The report showed new orders declining 0.5 percent in October 2021, following a 0.4 percent drop in September 2021, representing a $1.2 billion decline. Economists surveyed by The Wall Street Journal had forecast a 0.3 percent increase in orders up from September.
The decline in durable product orders stemmed entirely from fewer orders for passenger aircraft and parts, which fell by 14.5 percent. New orders excluding aircraft and cars were up by 0.6 percent in October compared with the previous month.
Requests for new orders were rising for 16 months until September 2021, after hitting a low point in April 2020. High demand from business and retail with depleted inventories, combined with higher consumer spending, had translated to increased orders for U.S. manufacturers.

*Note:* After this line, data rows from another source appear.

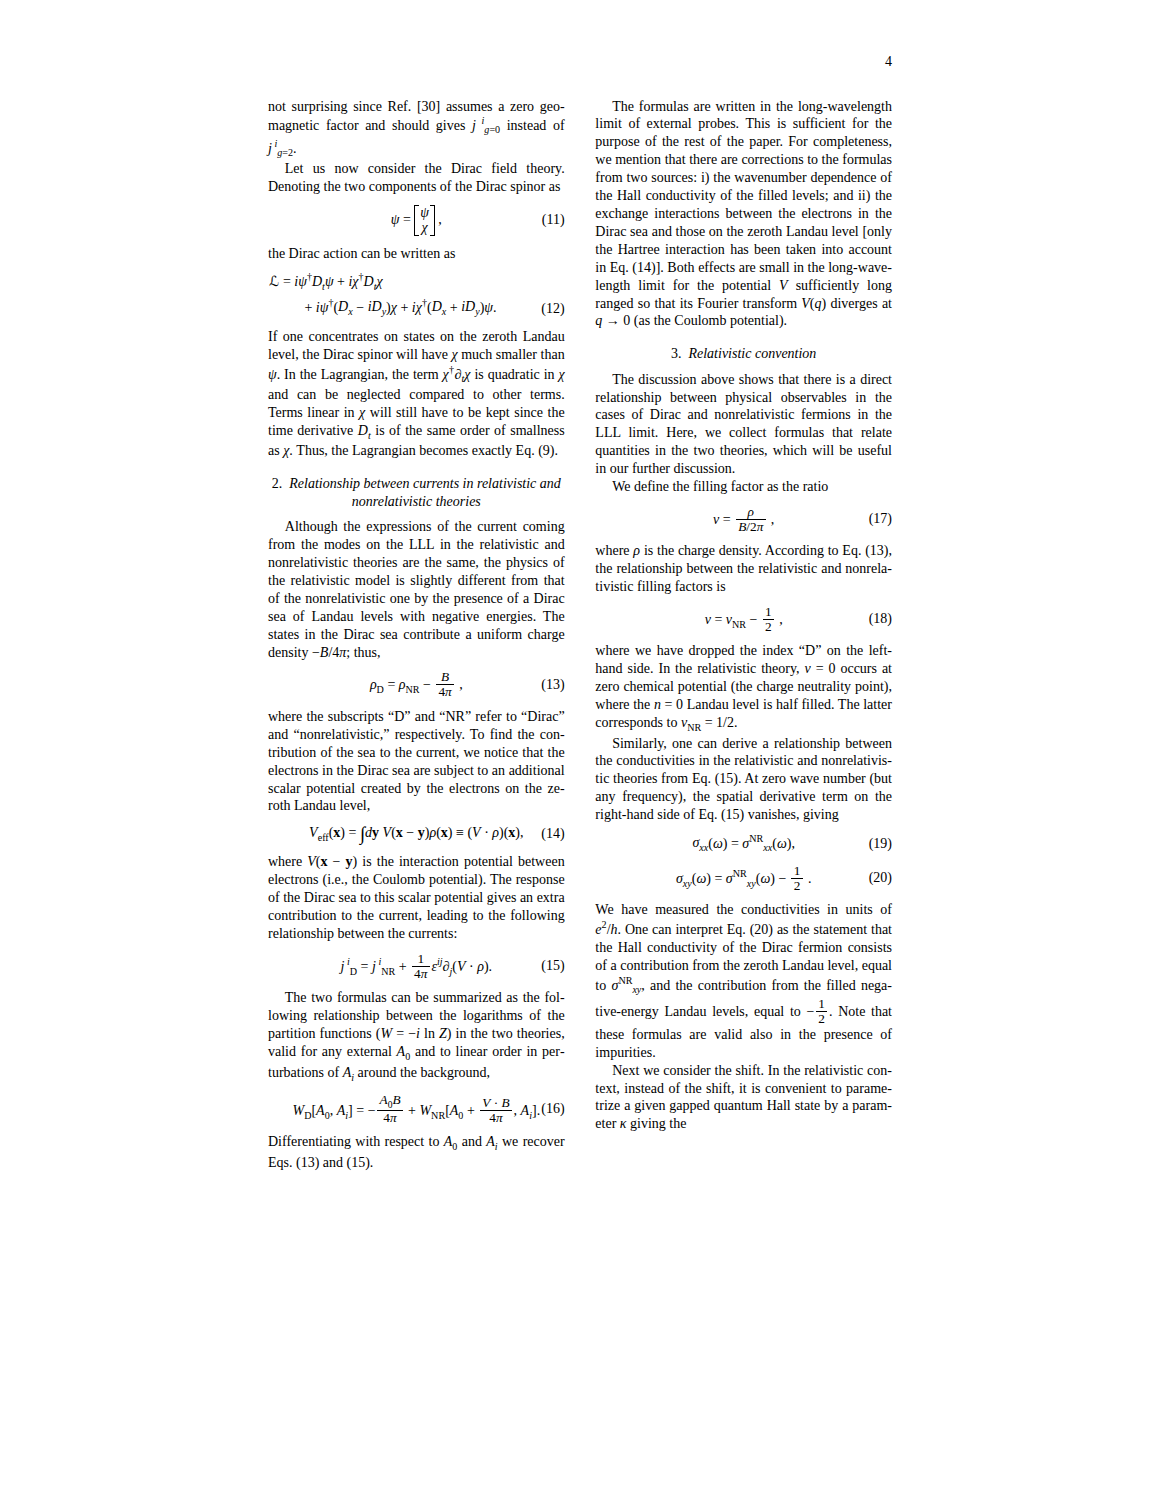4
not surprising since Ref. [30] assumes a zero geomagnetic factor and should gives j ig=0 instead of j ig=2.
Let us now consider the Dirac field theory. Denoting the two components of the Dirac spinor as
ψ = ψ
χ , (11)
the Dirac action can be written as
ℒ = iψ†Dtψ + iχ†Dtχ + iψ†(Dx − iDy)χ + iχ†(Dx + iDy)ψ. (12)
If one concentrates on states on the zeroth Landau level, the Dirac spinor will have χ much smaller than ψ. In the Lagrangian, the term χ†∂tχ is quadratic in χ and can be neglected compared to other terms. Terms linear in χ will still have to be kept since the time derivative Dt is of the same order of smallness as χ. Thus, the Lagrangian becomes exactly Eq. (9).
2. Relationship between currents in relativistic and
nonrelativistic theories
Although the expressions of the current coming from the modes on the LLL in the relativistic and nonrelativistic theories are the same, the physics of the relativistic model is slightly different from that of the nonrelativistic one by the presence of a Dirac sea of Landau levels with negative energies. The states in the Dirac sea contribute a uniform charge density −B/4π; thus,
ρD = ρNR − B 4π , (13)
where the subscripts “D” and “NR” refer to “Dirac” and “nonrelativistic,” respectively. To find the contribution of the sea to the current, we notice that the electrons in the Dirac sea are subject to an additional scalar potential created by the electrons on the zeroth Landau level,
Veff(x) = ∫dy V(x − y)ρ(x) ≡ (V · ρ)(x), (14)
where V(x − y) is the interaction potential between electrons (i.e., the Coulomb potential). The response of the Dirac sea to this scalar potential gives an extra contribution to the current, leading to the following relationship between the currents:
j iD = j iNR + 14π εij∂j(V · ρ). (15)
The two formulas can be summarized as the following relationship between the logarithms of the partition functions (W = −i ln Z) in the two theories, valid for any external A0 and to linear order in perturbations of Ai around the background,
WD[A0, Ai] = −A0B 4π + WNR[A0 + V · B 4π, Ai]. (16)
Differentiating with respect to A0 and Ai we recover Eqs. (13) and (15).
The formulas are written in the long-wavelength limit of external probes. This is sufficient for the purpose of the rest of the paper. For completeness, we mention that there are corrections to the formulas from two sources: i) the wavenumber dependence of the Hall conductivity of the filled levels; and ii) the exchange interactions between the electrons in the Dirac sea and those on the zeroth Landau level [only the Hartree interaction has been taken into account in Eq. (14)]. Both effects are small in the long-wavelength limit for the potential V sufficiently long ranged so that its Fourier transform V(q) diverges at q → 0 (as the Coulomb potential).
3. Relativistic convention
The discussion above shows that there is a direct relationship between physical observables in the cases of Dirac and nonrelativistic fermions in the LLL limit. Here, we collect formulas that relate quantities in the two theories, which will be useful in our further discussion.
We define the filling factor as the ratio
ν = ρB/2π , (17)
where ρ is the charge density. According to Eq. (13), the relationship between the relativistic and nonrelativistic filling factors is
ν = νNR − 12 , (18)
where we have dropped the index “D” on the left-hand side. In the relativistic theory, ν = 0 occurs at zero chemical potential (the charge neutrality point), where the n = 0 Landau level is half filled. The latter corresponds to νNR = 1/2.
Similarly, one can derive a relationship between the conductivities in the relativistic and nonrelativistic theories from Eq. (15). At zero wave number (but any frequency), the spatial derivative term on the right-hand side of Eq. (15) vanishes, giving
σxx(ω) = σNRxx(ω), (19)
σxy(ω) = σNRxy(ω) − 12 . (20)
We have measured the conductivities in units of e2/h. One can interpret Eq. (20) as the statement that the Hall conductivity of the Dirac fermion consists of a contribution from the zeroth Landau level, equal to σNRxy, and the contribution from the filled negative-energy Landau levels, equal to −12. Note that these formulas are valid also in the presence of impurities.
Next we consider the shift. In the relativistic context, instead of the shift, it is convenient to parametrize a given gapped quantum Hall state by a parameter κ giving the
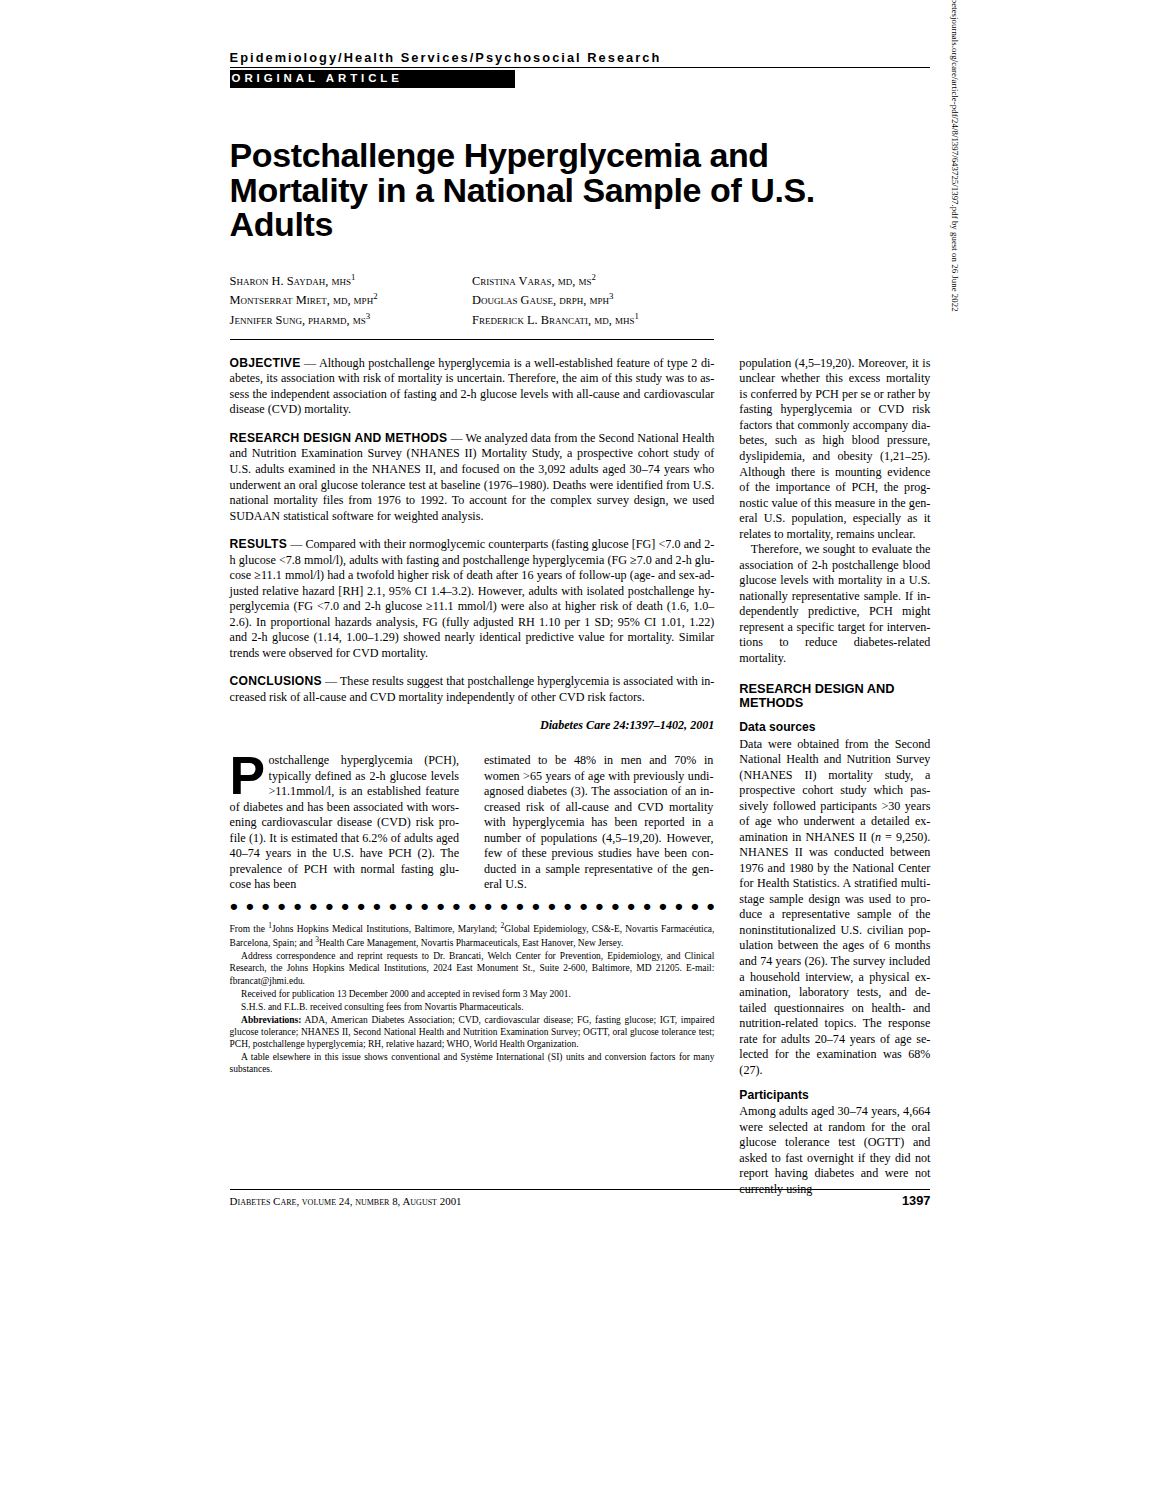Epidemiology/Health Services/Psychosocial Research
ORIGINAL ARTICLE
Postchallenge Hyperglycemia and
Mortality in a National Sample of U.S.
Adults
Sharon H. Saydah, mhs1
Montserrat Miret, md, mph2
Jennifer Sung, pharmd, ms3
Cristina Varas, md, ms2
Douglas Gause, drph, mph3
Frederick L. Brancati, md, mhs1
OBJECTIVE — Although postchallenge hyperglycemia is a well-established feature of type 2 diabetes, its association with risk of mortality is uncertain. Therefore, the aim of this study was to assess the independent association of fasting and 2-h glucose levels with all-cause and cardiovascular disease (CVD) mortality.
RESEARCH DESIGN AND METHODS — We analyzed data from the Second National Health and Nutrition Examination Survey (NHANES II) Mortality Study, a prospective cohort study of U.S. adults examined in the NHANES II, and focused on the 3,092 adults aged 30–74 years who underwent an oral glucose tolerance test at baseline (1976–1980). Deaths were identified from U.S. national mortality files from 1976 to 1992. To account for the complex survey design, we used SUDAAN statistical software for weighted analysis.
RESULTS — Compared with their normoglycemic counterparts (fasting glucose [FG] <7.0 and 2-h glucose <7.8 mmol/l), adults with fasting and postchallenge hyperglycemia (FG ≥7.0 and 2-h glucose ≥11.1 mmol/l) had a twofold higher risk of death after 16 years of follow-up (age- and sex-adjusted relative hazard [RH] 2.1, 95% CI 1.4–3.2). However, adults with isolated postchallenge hyperglycemia (FG <7.0 and 2-h glucose ≥11.1 mmol/l) were also at higher risk of death (1.6, 1.0–2.6). In proportional hazards analysis, FG (fully adjusted RH 1.10 per 1 SD; 95% CI 1.01, 1.22) and 2-h glucose (1.14, 1.00–1.29) showed nearly identical predictive value for mortality. Similar trends were observed for CVD mortality.
CONCLUSIONS — These results suggest that postchallenge hyperglycemia is associated with increased risk of all-cause and CVD mortality independently of other CVD risk factors.
Diabetes Care 24:1397–1402, 2001
Postchallenge hyperglycemia (PCH), typically defined as 2-h glucose levels >11.1mmol/l, is an established feature of diabetes and has been associated with worsening cardiovascular disease (CVD) risk profile (1). It is estimated that 6.2% of adults aged 40–74 years in the U.S. have PCH (2). The prevalence of PCH with normal fasting glucose has been
estimated to be 48% in men and 70% in women >65 years of age with previously undiagnosed diabetes (3). The association of an increased risk of all-cause and CVD mortality with hyperglycemia has been reported in a number of populations (4,5–19,20). However, few of these previous studies have been conducted in a sample representative of the general U.S.
● ● ● ● ● ● ● ● ● ● ● ● ● ● ● ● ● ● ● ● ● ● ● ● ● ● ● ● ● ● ● ● ● ● ● ● ● ● ● ● ● ● ● ● ●
From the 1Johns Hopkins Medical Institutions, Baltimore, Maryland; 2Global Epidemiology, CS&-E, Novartis Farmacéutica, Barcelona, Spain; and 3Health Care Management, Novartis Pharmaceuticals, East Hanover, New Jersey.
Address correspondence and reprint requests to Dr. Brancati, Welch Center for Prevention, Epidemiology, and Clinical Research, the Johns Hopkins Medical Institutions, 2024 East Monument St., Suite 2-600, Baltimore, MD 21205. E-mail: fbrancat@jhmi.edu.
Received for publication 13 December 2000 and accepted in revised form 3 May 2001.
S.H.S. and F.L.B. received consulting fees from Novartis Pharmaceuticals.
Abbreviations: ADA, American Diabetes Association; CVD, cardiovascular disease; FG, fasting glucose; IGT, impaired glucose tolerance; NHANES II, Second National Health and Nutrition Examination Survey; OGTT, oral glucose tolerance test; PCH, postchallenge hyperglycemia; RH, relative hazard; WHO, World Health Organization.
A table elsewhere in this issue shows conventional and Système International (SI) units and conversion factors for many substances.
population (4,5–19,20). Moreover, it is unclear whether this excess mortality is conferred by PCH per se or rather by fasting hyperglycemia or CVD risk factors that commonly accompany diabetes, such as high blood pressure, dyslipidemia, and obesity (1,21–25). Although there is mounting evidence of the importance of PCH, the prognostic value of this measure in the general U.S. population, especially as it relates to mortality, remains unclear.
Therefore, we sought to evaluate the association of 2-h postchallenge blood glucose levels with mortality in a U.S. nationally representative sample. If independently predictive, PCH might represent a specific target for interventions to reduce diabetes-related mortality.
RESEARCH DESIGN AND
METHODS
Data sources
Data were obtained from the Second National Health and Nutrition Survey (NHANES II) mortality study, a prospective cohort study which passively followed participants >30 years of age who underwent a detailed examination in NHANES II (n = 9,250). NHANES II was conducted between 1976 and 1980 by the National Center for Health Statistics. A stratified multistage sample design was used to produce a representative sample of the noninstitutionalized U.S. civilian population between the ages of 6 months and 74 years (26). The survey included a household interview, a physical examination, laboratory tests, and detailed questionnaires on health- and nutrition-related topics. The response rate for adults 20–74 years of age selected for the examination was 68% (27).
Participants
Among adults aged 30–74 years, 4,664 were selected at random for the oral glucose tolerance test (OGTT) and asked to fast overnight if they did not report having diabetes and were not currently using
Downloaded from http://diabetesjournals.org/care/article-pdf/24/8/1397/643725/1397.pdf by guest on 26 June 2022
Diabetes Care, volume 24, number 8, August 2001
1397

The U.S. manufacturing sector is suffering from supply-chain bottlenecks, scarce labor, and material shortages, in particular in semiconductor chips for the past year. All this has led to rising manufacturing costs and has constrained attempts to fulfill product orders. The rising production costs are a prime factor fueling inflation in the U.S. economy.
While new orders are on the decrease, inventories of consumer goods, continued the monthly increase seen during the past nine months increased by $2.8 billion (a 0.6 percent increase) to $466 billion in October. This was short of the September increase of 1 percent.
Unfilled orders in October followed the same 9-month pattern, with an increase of $3.1 billion, a 0.2 percent rise. This was a substantial improvement over the previous month’s 0.7 percent increase.
Gus Faucher, chief economist at PNC Financial Services Group Inc., told the WSJ that he expected that supply chain issues would get ironed out within the next half year or so.
“Demand for manufactured goods remains solid, and business investment will be a driver of economic growth in 2022,” Faucher said, adding that supply-chain disruptions continue to affect production and sales in the auto industry, making it “the only big area of weakness.”
The chip shortage-driven auto production slump was the single biggest factor depressing U.S. economic output in the third quarter, shaving over 2 percentage points off the gross domestic production (GDP) numbers.
The U.S. economy expanded at an annualized pace of 2.1 percent in the third quarter, the Commerce Department’s Nov. 24 data (pdf) showed, with motor vehicles and parts making a negative 2.17 percentage point contribution to the overall GDP number.